In der gerade eröffneten großen, zweijährlichen Kunstpräsentation der Sammlung Grässlin werden Arbeiten gezeigt, in denen man erkennen kann, wie die Kunst die Natur sieht oder sehen will. Es geht aber gerade nicht um die bildliche Repräsentation von Natur, eher um einen offenen, abstrakten Umgang mit unserer Wahrnehmung der Natur und der Verortung der Menschen in ihr. Die Natur fungiert dabei gleichzeitig Sehnsuchtsort, konzeptueller Hintergrund oder Inspirationsquelle expressiver künstlerischer Gesten.

TOBIAS REHBERGER, „Thomas“, 1999/2009 HERBERT BRANDL, „Kusamono“, 2021 © STIFTUNG GRÄSSLIN und die Künstler Fotograf: Wolfgang Günzel, Offenbach.

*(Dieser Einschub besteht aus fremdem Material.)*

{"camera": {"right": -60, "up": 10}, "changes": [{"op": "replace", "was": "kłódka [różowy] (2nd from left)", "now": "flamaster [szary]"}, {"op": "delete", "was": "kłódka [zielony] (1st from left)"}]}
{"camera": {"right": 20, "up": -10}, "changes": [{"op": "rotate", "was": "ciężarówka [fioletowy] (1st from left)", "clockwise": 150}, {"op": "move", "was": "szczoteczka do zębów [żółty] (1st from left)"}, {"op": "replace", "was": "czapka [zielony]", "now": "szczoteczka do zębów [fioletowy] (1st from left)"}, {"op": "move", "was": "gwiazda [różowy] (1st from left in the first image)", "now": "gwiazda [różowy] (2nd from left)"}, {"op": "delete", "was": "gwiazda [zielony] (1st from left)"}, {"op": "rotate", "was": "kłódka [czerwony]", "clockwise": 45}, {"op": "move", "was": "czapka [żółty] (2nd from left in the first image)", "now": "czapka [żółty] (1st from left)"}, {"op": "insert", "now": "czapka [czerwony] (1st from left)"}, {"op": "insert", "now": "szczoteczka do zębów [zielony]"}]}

Die Ausstellung ist dabei dicht mit der lokalen Stadtstruktur verwoben. Der Kunstraum Grässlin, ein musealer White Cube, fungiert als Zentrum, aber auch eigentlich kunstfremde Orte werden als “Räume für Kunst” mit Arbeiten bespielt. So werden für die Ausstellung auch der Plenarsaal des Rathauses, ein ehemaliges Fabrikgebäude und leerstehende Ladenlokale für die Präsentation von Arbeiten genutzt. Auch das Privathaus der Familie ist Teil der stadtübergreifenden Ausstellung und wird der Öffentlichkeit zugänglich gemacht.

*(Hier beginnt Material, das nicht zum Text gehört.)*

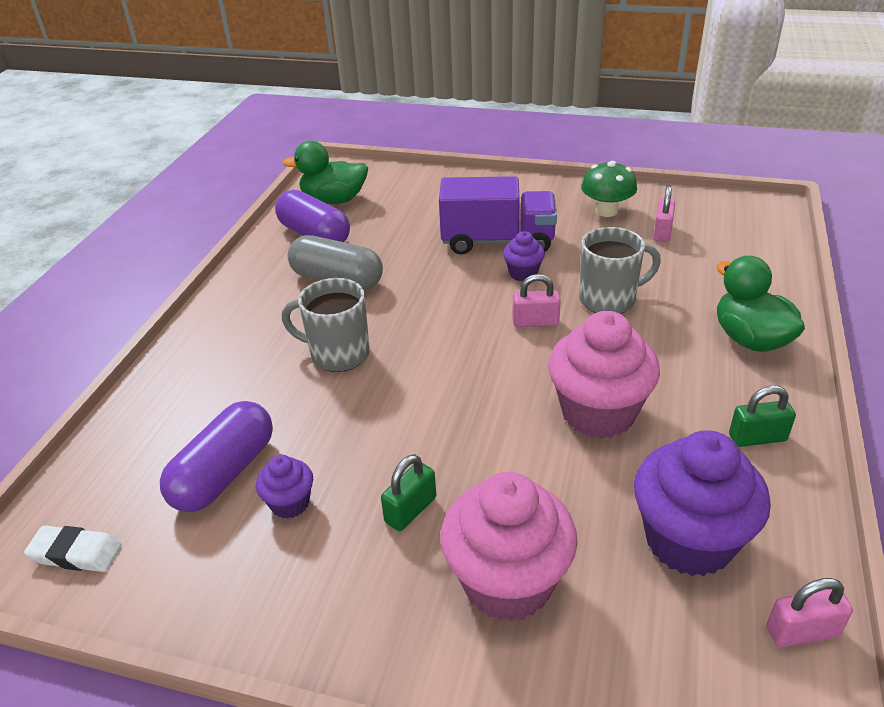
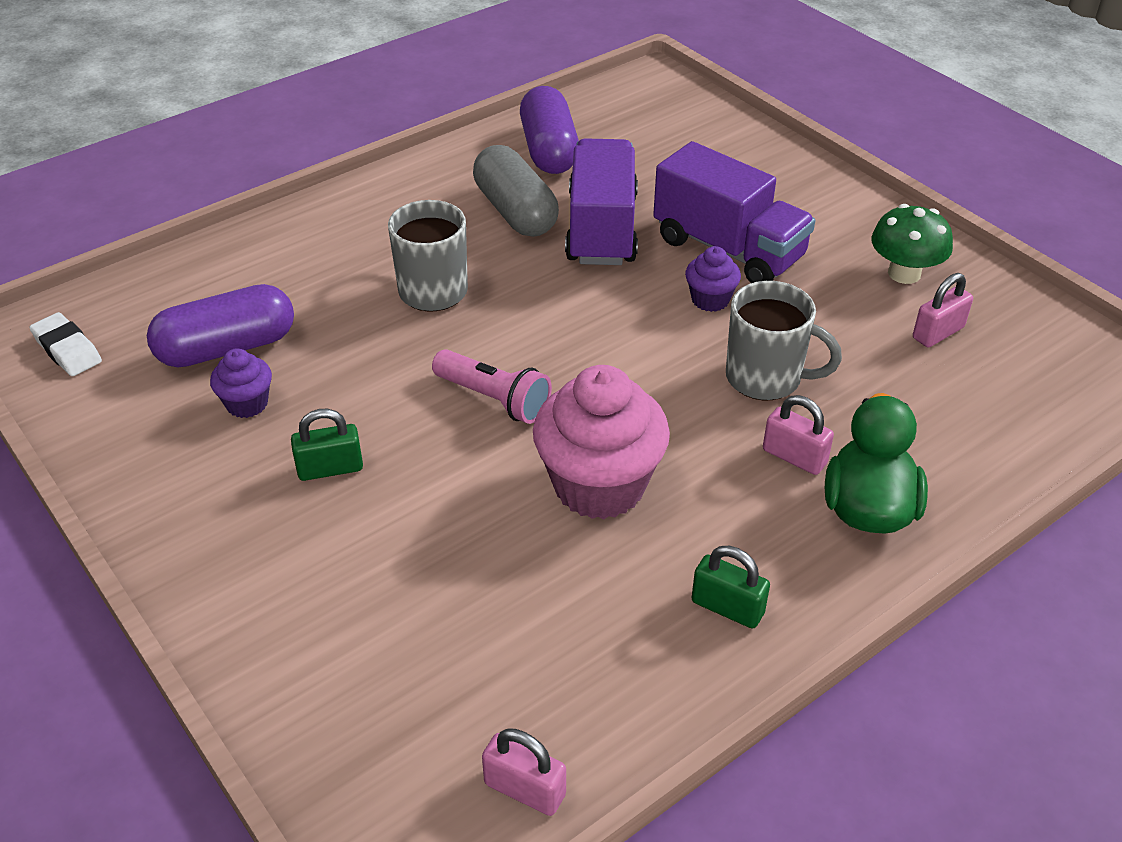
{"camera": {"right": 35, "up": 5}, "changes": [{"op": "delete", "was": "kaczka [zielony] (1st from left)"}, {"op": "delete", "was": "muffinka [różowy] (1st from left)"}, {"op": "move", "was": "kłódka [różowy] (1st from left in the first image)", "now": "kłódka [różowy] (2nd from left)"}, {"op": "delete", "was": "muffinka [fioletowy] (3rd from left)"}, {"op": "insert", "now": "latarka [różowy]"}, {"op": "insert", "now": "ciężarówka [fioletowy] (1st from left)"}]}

COSIMA VON BONIN, THERAPIE (#41), 2002, Upstairs Downstairs (mirror), 2023, Robbing Peter to pay Paul (#18), 1998, Robbing Peter to pay Paul (#24), 1998 © STIFTUNG GRÄSSLIN und die Künstlerin Fotograf: Wolfgang Günzel, Offenbach.

Die ausgewählten Arbeiten zeigen eindrucksvoll, dass es nicht eine allgemeingültige Wahrnehmung von Natur und Landschaft geben kann und auch, dass die vermeintlichen Gegensätze von Natur und Kultur nur schwer scharf zu trennen sind. Zu sehr ist die uns umgebende Natur bereits domestiziert. Dennoch ist es interessant zu sehen, aus welchen Blickwinkeln, Perspektiven, mit welcher Haltung und mit welcher Absicht sich Künstler*innen dem Themenkomplex Natur nähern.

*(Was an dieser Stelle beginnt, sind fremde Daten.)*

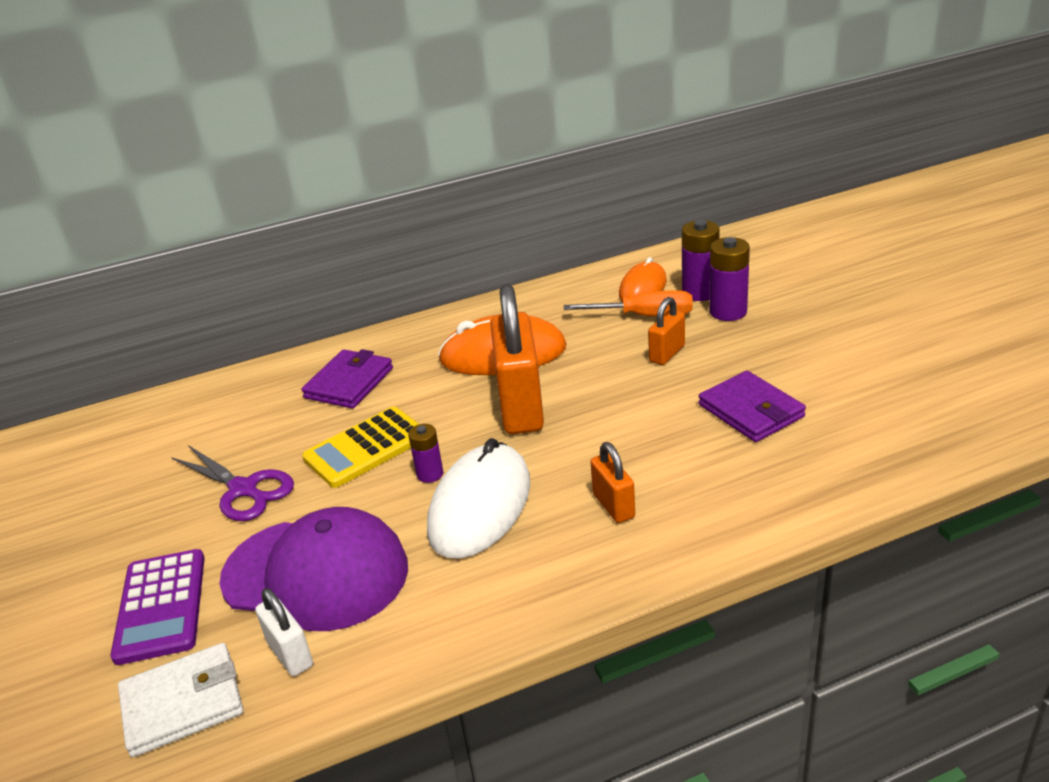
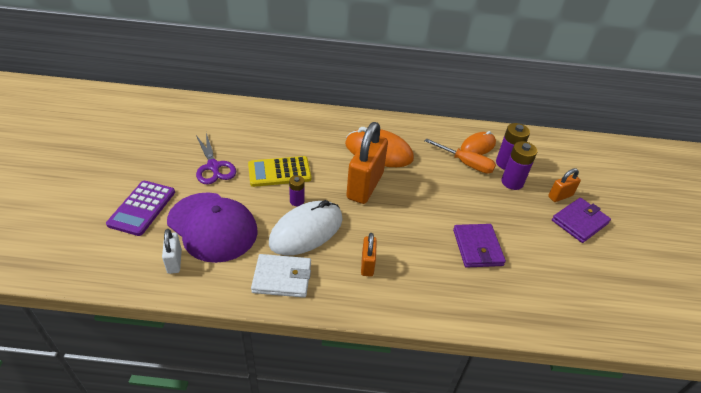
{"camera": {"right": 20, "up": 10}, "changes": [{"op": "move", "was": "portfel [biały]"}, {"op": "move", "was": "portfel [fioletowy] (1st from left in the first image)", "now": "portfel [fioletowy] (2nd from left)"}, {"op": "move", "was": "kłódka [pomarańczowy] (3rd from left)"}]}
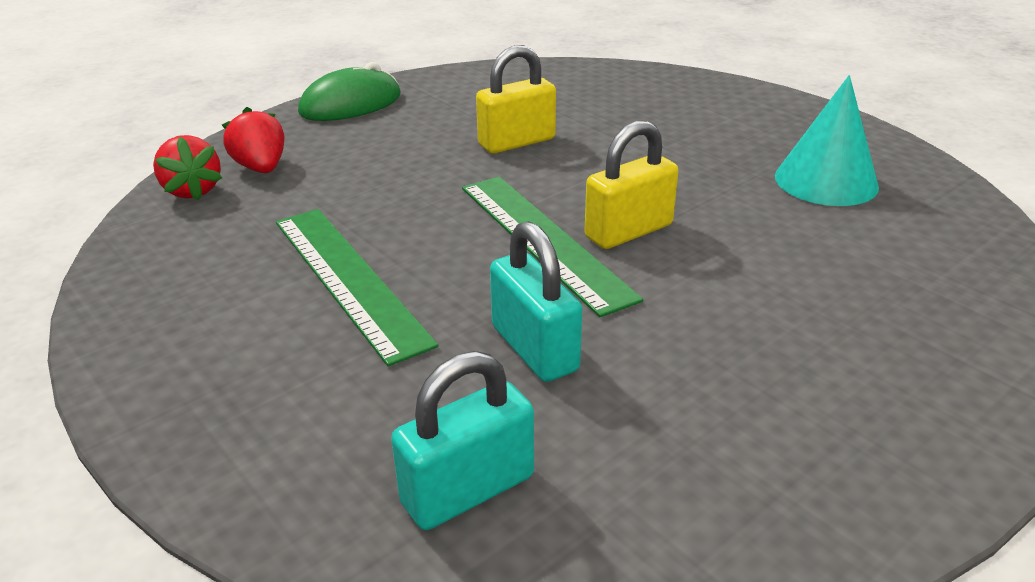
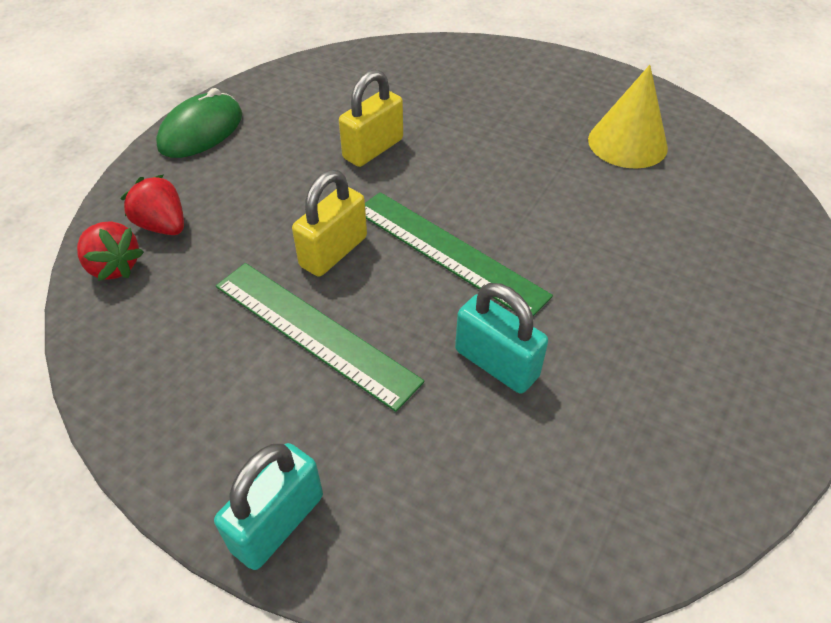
{"camera": {"right": -20, "up": 15}, "changes": [{"op": "move", "was": "kłódka [turkusowy] (1st from left)"}, {"op": "move", "was": "kłódka [żółty] (2nd from left in the first image)", "now": "kłódka [żółty] (1st from left)"}, {"op": "recolor", "was": "stożek [turkusowy]", "now": "stożek [żółty]"}]}
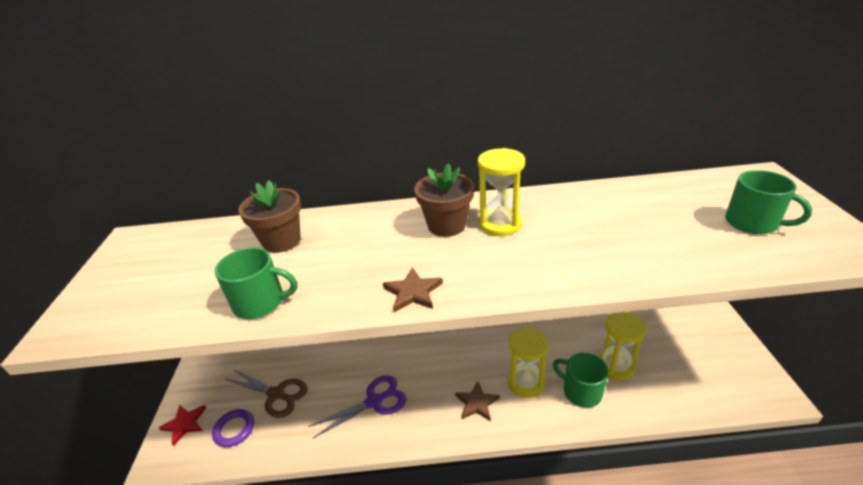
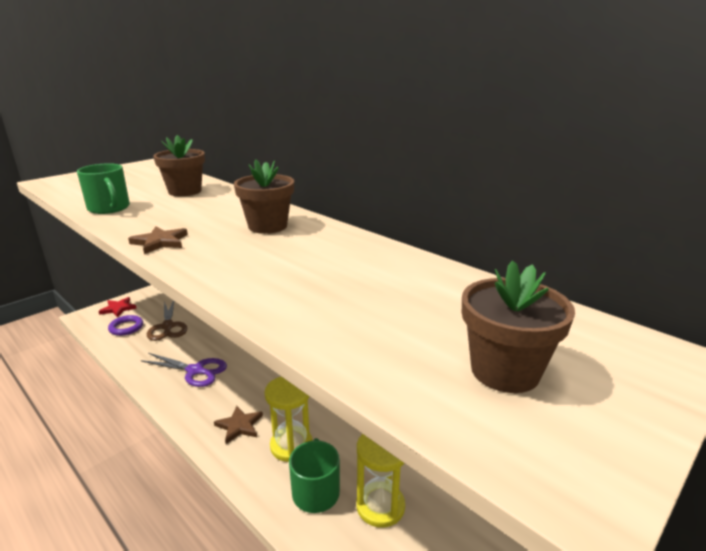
{"camera": {"right": 45, "up": -10}, "changes": [{"op": "delete", "was": "klepsydra [żółty] (1st from left)"}, {"op": "replace", "was": "kubek [zielony] (3rd from left)", "now": "doniczka [brązowy] (3rd from left)"}]}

HERBERT BRANDL, Ohne Titel, 2017, Ohne Titel, 2018, Ohne Titel, 2017 © STIFTUNG GRÄSSLIN und der Künstler; Fotograf: Wolfgang Günzel, Offenbach.

Auch wenn es die Ausstellung nicht explizit anspricht, ist ihr zentrales Thema in Zeiten des Anthropozän und der drohenden Klimakatastrophe höchstaktuell. Unser Bezug zur Natur, der auch durch die kulturelle Repräsentation dieser durch die Kunst geprägt wird, hat einen Einfluss auf unseren Umgang mit der Natur.

WANN: Die Ausstellung “Painting Nature” ist noch bis zum 27. April 2025 zu sehen.
WO: Kunstraum Grässlin, Museumstraße 2, 78112 St. Georgen. Nach Vereinbarung kann die Sammlung im Rahmen eines geführten Rundgangs besichtigt werden.